EXERCISE DESCRIPTION: Here the job is to transcribe the data verbatim while leaving each picture out.

[Multi-image point correspondence data]

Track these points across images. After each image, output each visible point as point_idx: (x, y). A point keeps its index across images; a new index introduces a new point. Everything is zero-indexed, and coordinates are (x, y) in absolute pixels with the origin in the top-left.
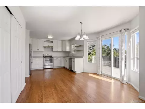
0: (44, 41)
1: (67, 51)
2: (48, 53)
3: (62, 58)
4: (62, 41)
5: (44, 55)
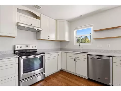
2: (27, 44)
3: (59, 53)
4: (56, 20)
5: (16, 49)
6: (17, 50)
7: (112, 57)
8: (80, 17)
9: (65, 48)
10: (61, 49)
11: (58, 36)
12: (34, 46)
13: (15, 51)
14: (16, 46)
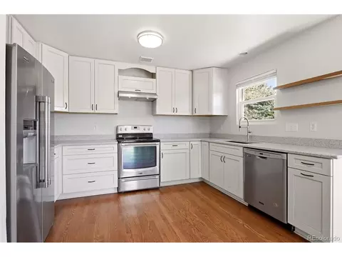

OUTPUT FOR THIS EXERCISE:
Track these points across images. After each image, output each visible point as point_idx: (x, y). A point keeps its index across images; a new index introduces a new point. Everything is zero-indexed, and coordinates are (x, y) in absolute pixels with the origin in the top-left.
0: (44, 41)
1: (67, 51)
2: (48, 53)
3: (62, 58)
4: (62, 41)
5: (44, 55)
2: (27, 44)
3: (59, 53)
4: (56, 20)
5: (16, 49)
6: (17, 50)
7: (112, 57)
8: (80, 17)
9: (65, 48)
10: (61, 49)
11: (58, 36)
12: (34, 46)
13: (15, 51)
14: (16, 46)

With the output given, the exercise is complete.